144: Gerçekten yüzünün gök yüzünde aranıp durduğunu görüyoruz. Artık gönlünü ferah tut, seni hoşnut olacağın bir kıbleye yönelteceğiz. Haydi yüzünü Mescid-i Haram’a doğru çevir! Siz de ey insanlar, nerede bulunursanız, yüzünüzü o yana doğru çeviriniz. Kendilerine kitap verilmiş olanlar da şüphesiz onun, Rablerinden gelen bir gerçek olduğunu kesinlikle bilirler. Allah, onların yaptıklarından ve yapacaklarından habersiz değildir.
145: Andolsun ki, sen, o kitap verilmiş olanlara her türlü delili de getirsen yine senin kıblene uymazlar; sen de onların kıblesine uymazsın. Bir kısmı diğer bir kısmının kıblesine de uymuyor. Andolsun ki sana gelen bunca ilmin arkasından tutup onların arzularına uyacak olursan, o takdirde sen de mutlaka haksızlık yapanlardan olursun.
146: Kendilerine kitap verdiğimiz toplumların alimleri, peygamberi, oğullarını tanır gibi tanırlar. Böyle iken içlerinden bir takımı, gerçeği bile bile gizlerler.
147: O gerçek Rabbindendir. Artık sakın şüpheye düşenlerden olma!
148: Her birinin bir yöneti vardır, o ona yönelir. Haydi hep hayırlara koşun, yarışın! Her nerede olsanız Allah sizi toplar, bir araya getirir. Şüphesiz ki, Allah herşeye gücü yetendir.
149: Her nereden yola çıkarsan hemen yüzünü Mescid-i Haram’a doğru çevir. Şüphesiz bu Rabbinden gelen bir gerçektir.
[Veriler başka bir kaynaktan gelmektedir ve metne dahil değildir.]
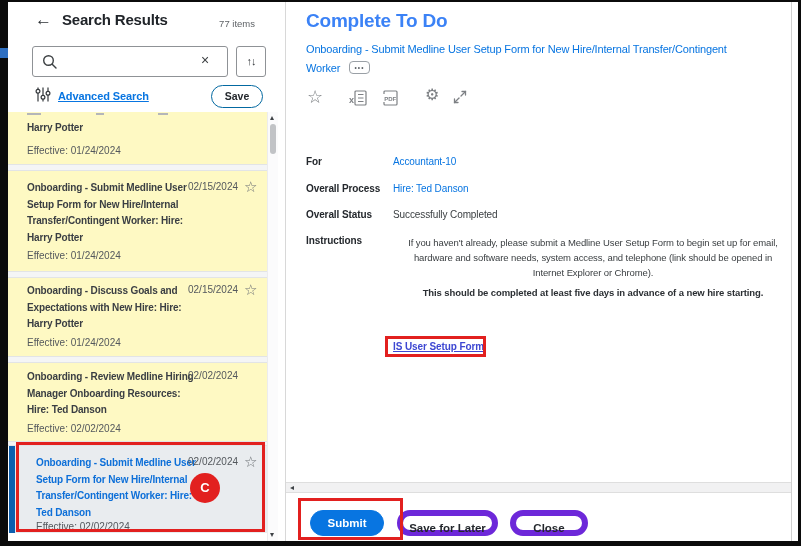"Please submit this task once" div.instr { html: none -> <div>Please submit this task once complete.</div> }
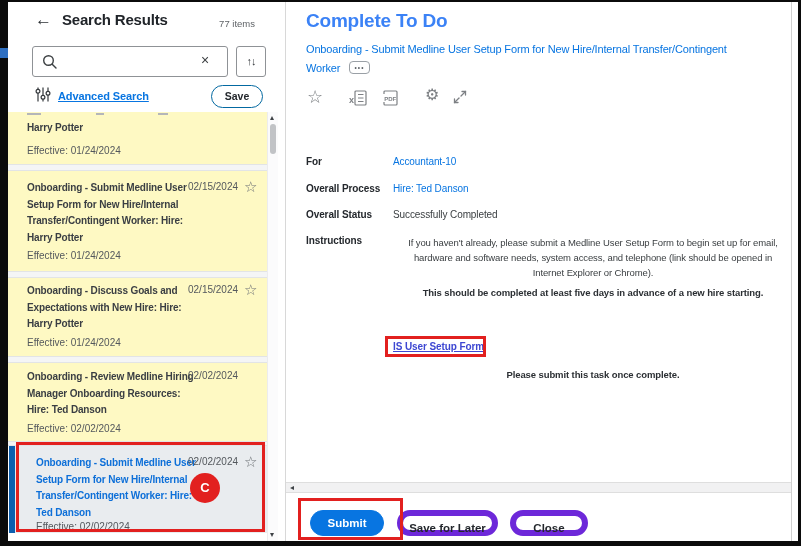"Submit" div.btn { html: <div>Submit</div> -> none }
Allah, yaptıklarınızdan habersiz de değildir.
150: Her nereden yola çıkarsan yüzünü Mescid-i Haram’a doğru çevir ve her nerede olursanız yüzünüzü ona doğru çevirin ki insanlar için aleyhinizde bir delil olmasın. Ancak içlerinden haksızlık edenler başka. Siz de onlardan korkmayın, Benden korkun ki hem üzerinizdeki nimetimi tamamlayayım hem de bu sayede doğru yola eresiniz.
151: Nitekim içinizde size ayetlerimizi okuyan, sizi tertemiz yapan, size kitap ve hikmet öğreten ve size bilmediğiniz şeyleri öğreten, sizden bir elçi gönderdik.